CLAIMS Having described the invention as above, the content of the following claims is claimed as property:

1. An organic pigment composition, characterized in that it comprises: a resin; optionally a wax; a colorant; an acicular surface additive; optionally a spherical inorganic surface additive; Y optionally a lubricant surface additive.

2. The organic pigment composition according to claim 1, characterized in that the acicular surface additive is selected from the group consisting of acicular titanium dioxide, acicular carbon fiber, acicular glass fiber, acicular carbon nanotubes, and acrylic fiber. acicular magnesium.

3. The organic pigment composition according to any of claims 1 to 2, characterized in that the acicular surface additive is acicular titanium dioxide.

4. The organic pigment composition of according to any of claims 1 to 3, characterized in that the acicular surface additive is present in an amount from about 0.25% to about 1.0% by weight.

5. The organic pigment composition according to claim 4, characterized in that the acicular surface additive is present in an amount from about 0.4% to about 0.6% by weight.

6. The organic pigment composition according to any of claims 1 to 4, characterized in that the organic pigment particle comprises an acicular surface additive is in an outer layer of the organic pigment particle of the composition.

7. The organic pigment composition according to any of claims 1 to 6, characterized in that the acicular surface additive has a shape which is selected from the group consisting of a rice form, a rod shape, a butterfly shape and a bow tie shape.

8. The organic pigment composition according to any of claims 1 to 6, characterized in that the acicular surface additive has a length of about 0.25 to about 8 microns.
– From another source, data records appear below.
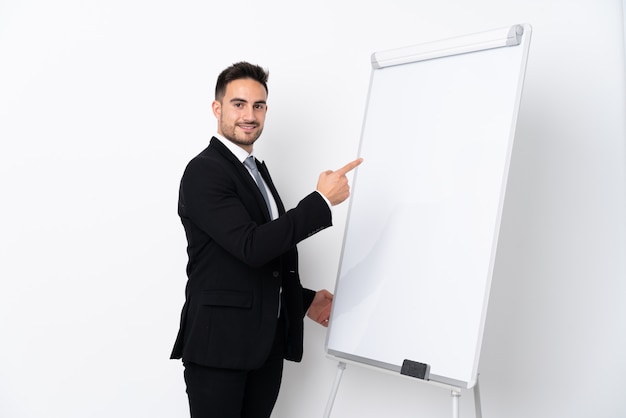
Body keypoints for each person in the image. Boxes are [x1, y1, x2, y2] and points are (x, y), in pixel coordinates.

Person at [170, 61, 362, 418]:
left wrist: (303, 301)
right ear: (217, 108)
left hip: (263, 347)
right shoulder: (205, 171)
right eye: (238, 104)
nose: (249, 115)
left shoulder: (256, 172)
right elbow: (251, 246)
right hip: (219, 349)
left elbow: (258, 262)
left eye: (258, 106)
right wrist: (320, 201)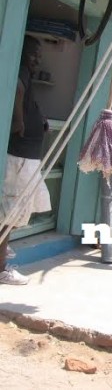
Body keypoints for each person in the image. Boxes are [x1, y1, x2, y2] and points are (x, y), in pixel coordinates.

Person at [0, 35, 51, 285]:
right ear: (22, 53)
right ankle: (1, 269)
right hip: (19, 157)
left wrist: (38, 120)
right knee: (7, 216)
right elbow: (18, 89)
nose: (36, 59)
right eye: (33, 54)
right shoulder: (19, 71)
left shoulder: (27, 75)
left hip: (26, 157)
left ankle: (2, 255)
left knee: (15, 214)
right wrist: (20, 120)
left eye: (38, 55)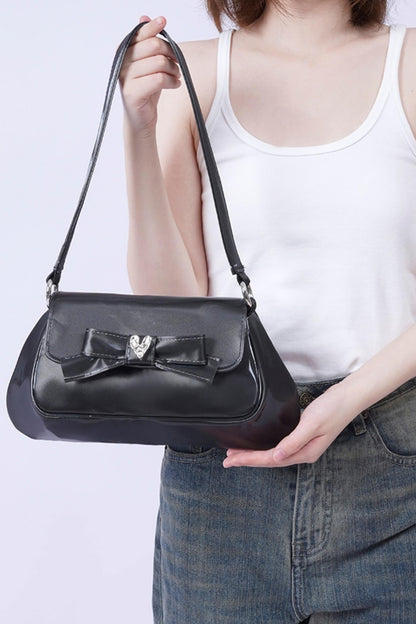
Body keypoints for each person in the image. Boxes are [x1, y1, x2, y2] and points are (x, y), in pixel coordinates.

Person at [119, 1, 416, 621]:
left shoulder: (408, 65)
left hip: (394, 468)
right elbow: (172, 311)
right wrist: (138, 132)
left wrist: (348, 398)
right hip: (221, 474)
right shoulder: (195, 73)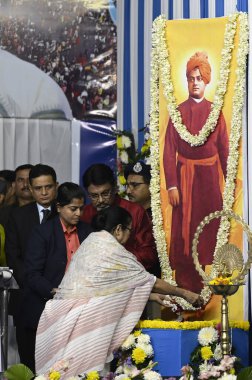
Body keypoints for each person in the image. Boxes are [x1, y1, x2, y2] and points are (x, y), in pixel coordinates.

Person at [35, 206, 202, 378]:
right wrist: (185, 294)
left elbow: (107, 288)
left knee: (70, 372)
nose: (130, 235)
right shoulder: (111, 248)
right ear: (118, 230)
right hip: (89, 321)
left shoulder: (91, 242)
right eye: (129, 230)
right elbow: (149, 280)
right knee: (86, 372)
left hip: (68, 318)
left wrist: (150, 296)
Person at [163, 51, 229, 293]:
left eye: (199, 78)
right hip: (184, 180)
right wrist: (172, 185)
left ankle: (213, 289)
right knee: (185, 236)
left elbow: (224, 149)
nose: (195, 83)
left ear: (207, 81)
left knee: (210, 231)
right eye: (191, 78)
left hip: (209, 181)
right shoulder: (177, 112)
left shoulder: (215, 112)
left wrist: (229, 186)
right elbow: (169, 151)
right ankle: (186, 289)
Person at [20, 182, 93, 371]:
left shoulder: (87, 231)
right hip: (45, 308)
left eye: (81, 209)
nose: (78, 213)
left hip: (78, 309)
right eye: (73, 209)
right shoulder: (42, 233)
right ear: (59, 207)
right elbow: (32, 274)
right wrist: (55, 291)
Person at [5, 164, 58, 367]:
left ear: (56, 186)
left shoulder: (65, 213)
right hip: (27, 297)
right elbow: (13, 256)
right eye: (38, 188)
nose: (44, 192)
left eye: (48, 187)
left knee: (58, 362)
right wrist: (36, 284)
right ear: (30, 188)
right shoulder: (17, 216)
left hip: (58, 297)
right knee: (28, 360)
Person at [81, 163, 160, 276]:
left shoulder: (135, 211)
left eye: (105, 193)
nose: (101, 200)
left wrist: (117, 258)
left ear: (114, 188)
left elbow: (149, 254)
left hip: (130, 276)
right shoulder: (85, 213)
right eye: (94, 196)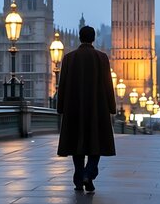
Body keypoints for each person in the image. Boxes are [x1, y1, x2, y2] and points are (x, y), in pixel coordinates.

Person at [57, 25, 116, 193]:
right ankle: (89, 174)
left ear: (80, 38)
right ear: (93, 39)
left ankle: (78, 177)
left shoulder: (69, 58)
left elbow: (63, 85)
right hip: (97, 108)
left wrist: (60, 107)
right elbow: (108, 84)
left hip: (74, 107)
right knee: (95, 144)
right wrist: (112, 107)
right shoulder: (102, 57)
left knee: (77, 145)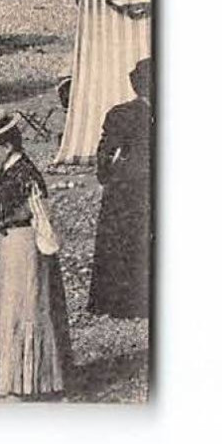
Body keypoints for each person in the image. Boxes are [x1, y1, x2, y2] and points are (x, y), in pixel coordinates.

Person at [0, 109, 72, 400]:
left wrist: (46, 251)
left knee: (25, 306)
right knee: (8, 305)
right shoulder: (7, 170)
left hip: (25, 247)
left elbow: (41, 216)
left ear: (3, 144)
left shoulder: (26, 174)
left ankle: (28, 381)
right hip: (8, 247)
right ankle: (9, 375)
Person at [88, 59, 152, 319]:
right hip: (138, 187)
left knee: (119, 245)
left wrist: (106, 176)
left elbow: (105, 152)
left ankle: (118, 304)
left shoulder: (120, 113)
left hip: (124, 188)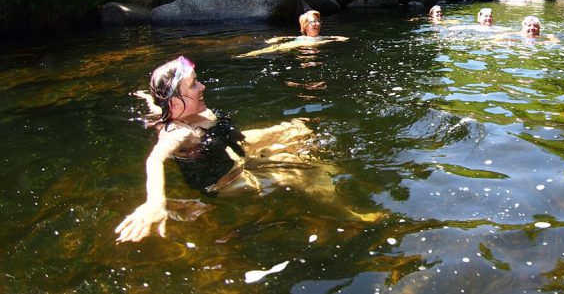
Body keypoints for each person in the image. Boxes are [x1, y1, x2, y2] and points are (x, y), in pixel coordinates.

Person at [114, 57, 378, 243]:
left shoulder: (182, 110)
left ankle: (306, 163)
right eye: (194, 84)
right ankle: (349, 214)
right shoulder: (179, 132)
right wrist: (154, 203)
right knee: (301, 167)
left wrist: (147, 98)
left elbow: (159, 109)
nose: (202, 86)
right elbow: (155, 159)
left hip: (230, 147)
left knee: (297, 129)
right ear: (174, 102)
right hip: (227, 180)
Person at [236, 10, 348, 57]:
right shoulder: (303, 38)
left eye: (319, 21)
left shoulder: (322, 38)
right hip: (300, 45)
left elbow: (342, 38)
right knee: (274, 49)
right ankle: (245, 55)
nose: (317, 24)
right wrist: (278, 38)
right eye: (313, 21)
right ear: (305, 25)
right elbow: (292, 38)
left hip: (306, 50)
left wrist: (334, 38)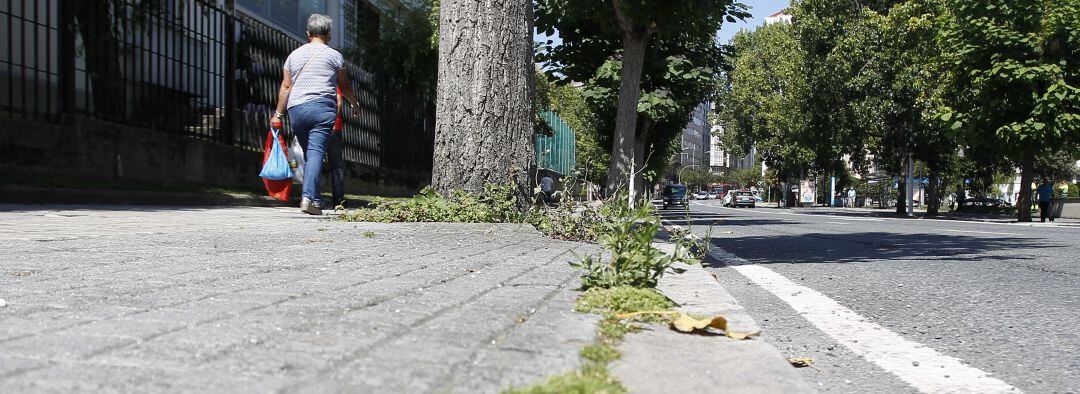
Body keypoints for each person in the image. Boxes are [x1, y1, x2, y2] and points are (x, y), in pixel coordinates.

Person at [271, 14, 359, 215]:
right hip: (322, 108)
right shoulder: (334, 56)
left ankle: (315, 199)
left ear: (308, 34)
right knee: (316, 152)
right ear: (328, 35)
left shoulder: (293, 56)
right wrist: (355, 104)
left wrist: (278, 114)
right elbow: (344, 87)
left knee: (311, 153)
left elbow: (286, 86)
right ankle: (308, 197)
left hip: (297, 110)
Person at [327, 87, 347, 209]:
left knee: (315, 160)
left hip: (320, 127)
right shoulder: (335, 84)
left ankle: (312, 197)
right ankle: (338, 201)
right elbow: (339, 103)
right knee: (336, 165)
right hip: (334, 127)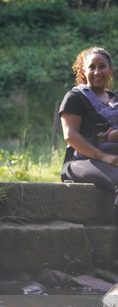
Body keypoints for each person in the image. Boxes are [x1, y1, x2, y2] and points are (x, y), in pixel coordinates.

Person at [60, 47, 118, 223]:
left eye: (102, 66)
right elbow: (70, 135)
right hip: (82, 161)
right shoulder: (74, 98)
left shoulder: (116, 100)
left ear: (110, 70)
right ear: (83, 71)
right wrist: (104, 156)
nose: (97, 71)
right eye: (92, 67)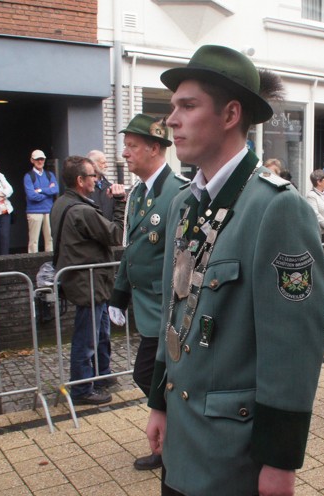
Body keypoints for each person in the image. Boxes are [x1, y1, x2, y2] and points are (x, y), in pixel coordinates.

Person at [147, 44, 324, 496]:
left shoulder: (275, 207)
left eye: (187, 106)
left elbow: (293, 344)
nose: (172, 120)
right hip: (183, 440)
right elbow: (173, 309)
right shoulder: (186, 202)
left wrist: (280, 456)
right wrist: (159, 404)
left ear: (230, 115)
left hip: (230, 450)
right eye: (173, 107)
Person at [108, 114, 186, 471]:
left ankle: (175, 440)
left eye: (132, 146)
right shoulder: (139, 193)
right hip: (146, 306)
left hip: (168, 308)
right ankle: (174, 440)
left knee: (149, 375)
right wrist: (119, 294)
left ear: (155, 148)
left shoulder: (179, 193)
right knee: (155, 377)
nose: (125, 153)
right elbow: (132, 250)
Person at [51, 156, 126, 406]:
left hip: (89, 280)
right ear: (80, 180)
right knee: (87, 338)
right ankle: (82, 389)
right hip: (88, 282)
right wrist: (120, 202)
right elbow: (116, 235)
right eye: (93, 175)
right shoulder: (81, 210)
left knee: (101, 332)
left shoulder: (62, 203)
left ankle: (101, 374)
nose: (97, 179)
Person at [23, 149, 58, 253]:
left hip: (48, 210)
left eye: (42, 159)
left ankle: (50, 260)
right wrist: (48, 193)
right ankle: (32, 261)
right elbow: (31, 196)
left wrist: (40, 190)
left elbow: (56, 190)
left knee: (50, 239)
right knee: (33, 241)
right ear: (32, 160)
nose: (40, 161)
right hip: (34, 212)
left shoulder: (50, 175)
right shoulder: (28, 176)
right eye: (37, 159)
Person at [88, 149, 116, 221]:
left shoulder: (111, 187)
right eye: (103, 163)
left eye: (106, 162)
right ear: (92, 165)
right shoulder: (84, 189)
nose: (106, 166)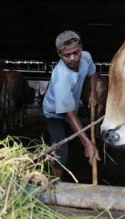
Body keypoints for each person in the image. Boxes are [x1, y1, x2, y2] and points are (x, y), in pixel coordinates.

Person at [42, 30, 101, 180]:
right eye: (67, 55)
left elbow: (92, 73)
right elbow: (69, 115)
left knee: (73, 138)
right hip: (54, 113)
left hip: (70, 107)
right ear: (59, 54)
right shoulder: (61, 76)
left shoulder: (86, 57)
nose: (73, 58)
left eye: (76, 52)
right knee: (61, 150)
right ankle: (55, 184)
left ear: (81, 47)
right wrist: (87, 142)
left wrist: (93, 93)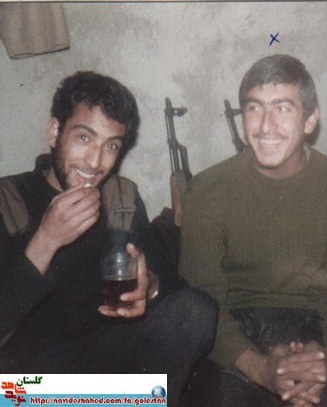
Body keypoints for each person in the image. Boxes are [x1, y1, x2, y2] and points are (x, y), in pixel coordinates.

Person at [0, 71, 217, 407]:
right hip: (25, 383)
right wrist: (46, 240)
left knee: (196, 310)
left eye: (111, 145)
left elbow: (171, 286)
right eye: (84, 138)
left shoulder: (121, 197)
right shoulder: (7, 200)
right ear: (55, 132)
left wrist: (150, 288)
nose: (95, 162)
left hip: (102, 363)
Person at [179, 54, 327, 407]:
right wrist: (258, 368)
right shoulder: (207, 189)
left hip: (319, 335)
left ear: (310, 120)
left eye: (283, 108)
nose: (266, 126)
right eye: (254, 108)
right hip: (233, 340)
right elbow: (201, 300)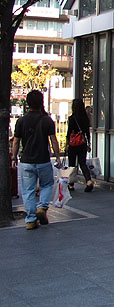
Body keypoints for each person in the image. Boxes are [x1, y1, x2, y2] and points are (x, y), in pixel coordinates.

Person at [10, 89, 62, 230]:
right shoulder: (47, 120)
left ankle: (31, 220)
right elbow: (54, 141)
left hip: (26, 160)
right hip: (43, 160)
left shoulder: (21, 121)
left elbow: (16, 141)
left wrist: (14, 157)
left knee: (28, 191)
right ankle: (42, 207)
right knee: (47, 184)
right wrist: (58, 157)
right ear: (41, 103)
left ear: (28, 103)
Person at [64, 98, 94, 193]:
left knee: (72, 165)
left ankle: (71, 184)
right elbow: (87, 132)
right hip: (82, 143)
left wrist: (67, 143)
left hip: (73, 144)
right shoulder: (85, 118)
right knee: (82, 163)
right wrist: (88, 143)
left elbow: (69, 133)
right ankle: (88, 181)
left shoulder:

9. The organic pigment particle according to claim 6, characterized in that the acicular surface additive has a length from about 0.5 to about 5 micrometers.

10. The organic pigment particle according to any of claims 1 to 7, characterized in that the acicular surface additive has a dimensional proportion from about 4 to about 25.

11. The organic pigment particle according to claim 6, characterized in that the acicular surface additive has a dimensional proportion from about 8 to about 18.

12. The organic pigment particle according to claim 6, characterized in that the acicular surface additive is selected from the group consisting of acicular titanium dioxide, acicular carbon fiber, acicular glass fiber, acicular carbon nanotubes and acicular magnesium fiber. .

13. The organic pigment particle according to claim 6, characterized in that the acicular surface additive comprises acicular titanium dioxide.

14. The organic pigment composition according to any of claims 1 to 8, characterized in that the organic pigment particle of the composition comprises an acicular surface additive and has a circularity from about 0.969 to about 0.998.

15. The organic pigment particle according to claim 14, characterized in that the circularity is from about 0.981 to about 0.994.

16. The organic pigment particle according to claim 14, characterized in that the circularity is approximately 0.988.